What is required:
Pictures must be dropped from the copy of the entries below; all else is returned exactly.
───── Recorded information
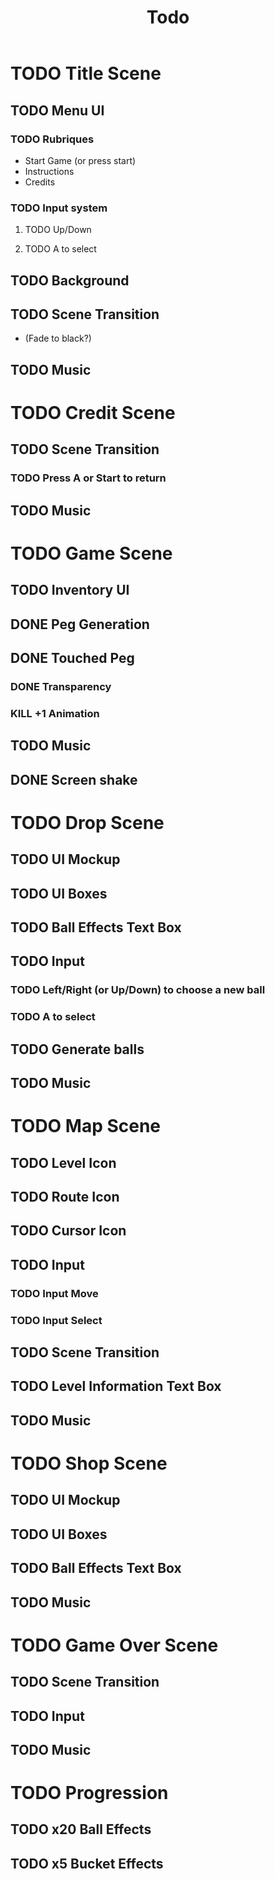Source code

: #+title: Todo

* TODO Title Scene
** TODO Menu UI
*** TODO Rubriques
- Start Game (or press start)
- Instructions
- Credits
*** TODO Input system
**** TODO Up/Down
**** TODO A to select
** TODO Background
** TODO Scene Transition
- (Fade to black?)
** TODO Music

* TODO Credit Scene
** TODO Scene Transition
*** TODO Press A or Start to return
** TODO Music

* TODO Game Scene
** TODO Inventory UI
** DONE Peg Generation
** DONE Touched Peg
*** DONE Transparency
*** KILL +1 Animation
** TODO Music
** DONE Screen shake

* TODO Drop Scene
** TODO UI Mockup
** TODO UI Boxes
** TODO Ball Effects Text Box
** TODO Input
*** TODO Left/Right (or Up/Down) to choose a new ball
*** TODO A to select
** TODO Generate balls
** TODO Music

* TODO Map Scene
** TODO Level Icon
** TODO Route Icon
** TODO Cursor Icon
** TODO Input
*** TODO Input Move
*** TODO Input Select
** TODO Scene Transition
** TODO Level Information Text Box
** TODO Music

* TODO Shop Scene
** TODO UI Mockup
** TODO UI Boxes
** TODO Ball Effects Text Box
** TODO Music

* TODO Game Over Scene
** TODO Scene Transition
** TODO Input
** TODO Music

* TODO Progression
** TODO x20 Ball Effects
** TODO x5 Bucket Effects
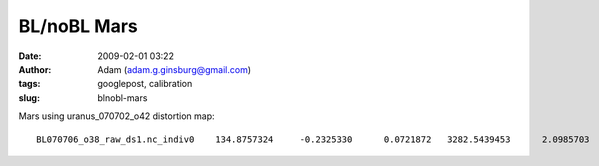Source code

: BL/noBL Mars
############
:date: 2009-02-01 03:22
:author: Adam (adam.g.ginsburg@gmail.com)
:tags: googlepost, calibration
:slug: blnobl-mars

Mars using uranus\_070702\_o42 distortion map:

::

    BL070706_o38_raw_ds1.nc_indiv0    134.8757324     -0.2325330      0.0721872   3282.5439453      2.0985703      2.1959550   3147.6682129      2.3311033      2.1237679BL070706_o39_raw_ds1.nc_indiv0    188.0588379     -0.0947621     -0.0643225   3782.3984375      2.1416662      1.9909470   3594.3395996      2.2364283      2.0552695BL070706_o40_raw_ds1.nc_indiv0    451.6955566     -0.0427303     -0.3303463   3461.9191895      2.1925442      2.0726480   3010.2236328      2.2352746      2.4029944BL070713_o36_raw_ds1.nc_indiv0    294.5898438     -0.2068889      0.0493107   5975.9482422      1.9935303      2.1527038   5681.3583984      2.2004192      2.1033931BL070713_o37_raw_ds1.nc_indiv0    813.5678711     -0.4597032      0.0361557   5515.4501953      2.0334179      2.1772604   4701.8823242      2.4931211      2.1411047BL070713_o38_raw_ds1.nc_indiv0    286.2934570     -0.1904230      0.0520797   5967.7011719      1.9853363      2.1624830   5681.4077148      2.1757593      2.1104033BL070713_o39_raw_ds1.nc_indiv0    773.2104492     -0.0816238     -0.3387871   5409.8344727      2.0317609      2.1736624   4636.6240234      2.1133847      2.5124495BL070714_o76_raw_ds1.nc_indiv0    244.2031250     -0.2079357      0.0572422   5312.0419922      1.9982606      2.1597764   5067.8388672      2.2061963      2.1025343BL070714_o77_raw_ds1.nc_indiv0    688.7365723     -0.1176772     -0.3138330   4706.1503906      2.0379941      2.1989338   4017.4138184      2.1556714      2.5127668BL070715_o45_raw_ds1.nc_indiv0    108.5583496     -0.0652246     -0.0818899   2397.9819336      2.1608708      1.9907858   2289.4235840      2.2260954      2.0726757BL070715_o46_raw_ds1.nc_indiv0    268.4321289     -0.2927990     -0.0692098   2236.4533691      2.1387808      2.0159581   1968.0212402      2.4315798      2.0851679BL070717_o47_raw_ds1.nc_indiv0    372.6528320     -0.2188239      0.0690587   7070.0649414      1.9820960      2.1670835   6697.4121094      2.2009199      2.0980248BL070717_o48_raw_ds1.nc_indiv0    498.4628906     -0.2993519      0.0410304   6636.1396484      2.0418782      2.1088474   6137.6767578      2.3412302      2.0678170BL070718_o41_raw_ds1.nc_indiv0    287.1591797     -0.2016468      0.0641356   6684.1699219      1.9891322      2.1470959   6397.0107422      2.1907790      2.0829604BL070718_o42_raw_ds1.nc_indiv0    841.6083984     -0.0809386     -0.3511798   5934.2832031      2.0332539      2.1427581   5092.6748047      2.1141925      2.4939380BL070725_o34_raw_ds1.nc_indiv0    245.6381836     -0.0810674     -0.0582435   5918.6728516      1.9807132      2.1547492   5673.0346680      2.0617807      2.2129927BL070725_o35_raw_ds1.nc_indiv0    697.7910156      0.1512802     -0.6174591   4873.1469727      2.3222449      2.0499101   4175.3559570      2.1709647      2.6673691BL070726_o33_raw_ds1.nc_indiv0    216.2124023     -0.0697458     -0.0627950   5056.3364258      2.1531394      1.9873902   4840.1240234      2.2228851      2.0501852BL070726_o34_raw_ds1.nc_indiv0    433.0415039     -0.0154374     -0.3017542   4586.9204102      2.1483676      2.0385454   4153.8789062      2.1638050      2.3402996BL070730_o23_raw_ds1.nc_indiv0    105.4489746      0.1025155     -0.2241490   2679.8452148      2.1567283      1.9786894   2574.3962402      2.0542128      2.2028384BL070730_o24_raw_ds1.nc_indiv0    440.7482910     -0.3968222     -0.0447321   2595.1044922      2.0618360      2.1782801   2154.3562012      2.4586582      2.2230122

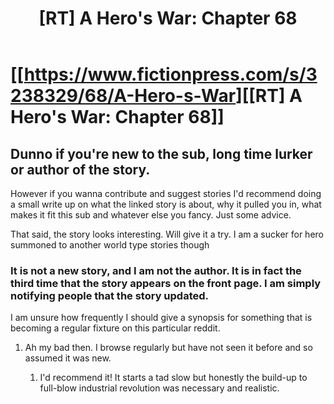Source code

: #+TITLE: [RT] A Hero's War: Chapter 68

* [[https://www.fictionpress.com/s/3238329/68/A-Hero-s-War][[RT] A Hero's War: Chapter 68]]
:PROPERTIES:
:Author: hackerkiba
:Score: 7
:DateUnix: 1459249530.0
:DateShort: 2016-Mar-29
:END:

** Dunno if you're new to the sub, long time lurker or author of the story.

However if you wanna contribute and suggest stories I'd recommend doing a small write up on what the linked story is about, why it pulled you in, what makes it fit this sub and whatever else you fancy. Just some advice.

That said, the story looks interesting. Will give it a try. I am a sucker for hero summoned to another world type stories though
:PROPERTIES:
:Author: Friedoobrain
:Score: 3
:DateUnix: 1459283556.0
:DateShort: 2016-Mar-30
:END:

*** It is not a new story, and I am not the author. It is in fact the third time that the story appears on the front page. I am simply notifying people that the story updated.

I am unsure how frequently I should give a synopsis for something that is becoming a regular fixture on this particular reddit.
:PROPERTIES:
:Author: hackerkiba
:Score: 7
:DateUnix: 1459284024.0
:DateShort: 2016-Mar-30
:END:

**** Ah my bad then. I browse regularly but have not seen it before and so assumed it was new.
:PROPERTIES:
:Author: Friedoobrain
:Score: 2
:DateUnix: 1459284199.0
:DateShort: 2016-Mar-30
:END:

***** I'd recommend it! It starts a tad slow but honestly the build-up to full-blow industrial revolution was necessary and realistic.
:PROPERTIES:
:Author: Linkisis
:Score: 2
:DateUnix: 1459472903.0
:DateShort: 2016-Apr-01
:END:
──────────
Exercise result:
Source code

: #+title: Todo

* TODO Title Scene
** TODO Menu UI
*** TODO Rubriques
- Start Game (or press start)
- Instructions
- Credits
*** TODO Input system
**** TODO Up/Down
**** TODO A to select
** TODO Background
** TODO Scene Transition
- (Fade to black?)
** TODO Music

* TODO Credit Scene
** TODO Scene Transition
*** TODO Press A or Start to return
** TODO Music

* TODO Game Scene
** TODO Inventory UI
** DONE Peg Generation
** DONE Touched Peg
*** DONE Transparency
*** KILL +1 Animation
** TODO Music
** DONE Screen shake

* TODO Drop Scene
** TODO UI Mockup
** TODO UI Boxes
** TODO Ball Effects Text Box
** TODO Input
*** TODO Left/Right (or Up/Down) to choose a new ball
*** TODO A to select
** TODO Generate balls
** TODO Music

* TODO Map Scene
** TODO Level Icon
** TODO Route Icon
** TODO Cursor Icon
** TODO Input
*** TODO Input Move
*** TODO Input Select
** TODO Scene Transition
** TODO Level Information Text Box
** TODO Music

* TODO Shop Scene
** TODO UI Mockup
** TODO UI Boxes
** TODO Ball Effects Text Box
** TODO Music

* TODO Game Over Scene
** TODO Scene Transition
** TODO Input
** TODO Music

* TODO Progression
** TODO x20 Ball Effects
** TODO x5 Bucket Effects
Source code

: BL/noBL Mars
############
:date: 2009-02-01 03:22
:author: Adam (adam.g.ginsburg@gmail.com)
:tags: googlepost, calibration
:slug: blnobl-mars

Mars using uranus\_070702\_o42 distortion map:

::

    BL070706_o38_raw_ds1.nc_indiv0    134.8757324     -0.2325330      0.0721872   3282.5439453      2.0985703      2.1959550   3147.6682129      2.3311033      2.1237679BL070706_o39_raw_ds1.nc_indiv0    188.0588379     -0.0947621     -0.0643225   3782.3984375      2.1416662      1.9909470   3594.3395996      2.2364283      2.0552695BL070706_o40_raw_ds1.nc_indiv0    451.6955566     -0.0427303     -0.3303463   3461.9191895      2.1925442      2.0726480   3010.2236328      2.2352746      2.4029944BL070713_o36_raw_ds1.nc_indiv0    294.5898438     -0.2068889      0.0493107   5975.9482422      1.9935303      2.1527038   5681.3583984      2.2004192      2.1033931BL070713_o37_raw_ds1.nc_indiv0    813.5678711     -0.4597032      0.0361557   5515.4501953      2.0334179      2.1772604   4701.8823242      2.4931211      2.1411047BL070713_o38_raw_ds1.nc_indiv0    286.2934570     -0.1904230      0.0520797   5967.7011719      1.9853363      2.1624830   5681.4077148      2.1757593      2.1104033BL070713_o39_raw_ds1.nc_indiv0    773.2104492     -0.0816238     -0.3387871   5409.8344727      2.0317609      2.1736624   4636.6240234      2.1133847      2.5124495BL070714_o76_raw_ds1.nc_indiv0    244.2031250     -0.2079357      0.0572422   5312.0419922      1.9982606      2.1597764   5067.8388672      2.2061963      2.1025343BL070714_o77_raw_ds1.nc_indiv0    688.7365723     -0.1176772     -0.3138330   4706.1503906      2.0379941      2.1989338   4017.4138184      2.1556714      2.5127668BL070715_o45_raw_ds1.nc_indiv0    108.5583496     -0.0652246     -0.0818899   2397.9819336      2.1608708      1.9907858   2289.4235840      2.2260954      2.0726757BL070715_o46_raw_ds1.nc_indiv0    268.4321289     -0.2927990     -0.0692098   2236.4533691      2.1387808      2.0159581   1968.0212402      2.4315798      2.0851679BL070717_o47_raw_ds1.nc_indiv0    372.6528320     -0.2188239      0.0690587   7070.0649414      1.9820960      2.1670835   6697.4121094      2.2009199      2.0980248BL070717_o48_raw_ds1.nc_indiv0    498.4628906     -0.2993519      0.0410304   6636.1396484      2.0418782      2.1088474   6137.6767578      2.3412302      2.0678170BL070718_o41_raw_ds1.nc_indiv0    287.1591797     -0.2016468      0.0641356   6684.1699219      1.9891322      2.1470959   6397.0107422      2.1907790      2.0829604BL070718_o42_raw_ds1.nc_indiv0    841.6083984     -0.0809386     -0.3511798   5934.2832031      2.0332539      2.1427581   5092.6748047      2.1141925      2.4939380BL070725_o34_raw_ds1.nc_indiv0    245.6381836     -0.0810674     -0.0582435   5918.6728516      1.9807132      2.1547492   5673.0346680      2.0617807      2.2129927BL070725_o35_raw_ds1.nc_indiv0    697.7910156      0.1512802     -0.6174591   4873.1469727      2.3222449      2.0499101   4175.3559570      2.1709647      2.6673691BL070726_o33_raw_ds1.nc_indiv0    216.2124023     -0.0697458     -0.0627950   5056.3364258      2.1531394      1.9873902   4840.1240234      2.2228851      2.0501852BL070726_o34_raw_ds1.nc_indiv0    433.0415039     -0.0154374     -0.3017542   4586.9204102      2.1483676      2.0385454   4153.8789062      2.1638050      2.3402996BL070730_o23_raw_ds1.nc_indiv0    105.4489746      0.1025155     -0.2241490   2679.8452148      2.1567283      1.9786894   2574.3962402      2.0542128      2.2028384BL070730_o24_raw_ds1.nc_indiv0    440.7482910     -0.3968222     -0.0447321   2595.1044922      2.0618360      2.1782801   2154.3562012      2.4586582      2.2230122

Source code

: #+TITLE: [RT] A Hero's War: Chapter 68

* [[https://www.fictionpress.com/s/3238329/68/A-Hero-s-War][[RT] A Hero's War: Chapter 68]]
:PROPERTIES:
:Author: hackerkiba
:Score: 7
:DateUnix: 1459249530.0
:DateShort: 2016-Mar-29
:END:

** Dunno if you're new to the sub, long time lurker or author of the story.

However if you wanna contribute and suggest stories I'd recommend doing a small write up on what the linked story is about, why it pulled you in, what makes it fit this sub and whatever else you fancy. Just some advice.

That said, the story looks interesting. Will give it a try. I am a sucker for hero summoned to another world type stories though
:PROPERTIES:
:Author: Friedoobrain
:Score: 3
:DateUnix: 1459283556.0
:DateShort: 2016-Mar-30
:END:

*** It is not a new story, and I am not the author. It is in fact the third time that the story appears on the front page. I am simply notifying people that the story updated.

I am unsure how frequently I should give a synopsis for something that is becoming a regular fixture on this particular reddit.
:PROPERTIES:
:Author: hackerkiba
:Score: 7
:DateUnix: 1459284024.0
:DateShort: 2016-Mar-30
:END:

**** Ah my bad then. I browse regularly but have not seen it before and so assumed it was new.
:PROPERTIES:
:Author: Friedoobrain
:Score: 2
:DateUnix: 1459284199.0
:DateShort: 2016-Mar-30
:END:

***** I'd recommend it! It starts a tad slow but honestly the build-up to full-blow industrial revolution was necessary and realistic.
:PROPERTIES:
:Author: Linkisis
:Score: 2
:DateUnix: 1459472903.0
:DateShort: 2016-Apr-01
:END:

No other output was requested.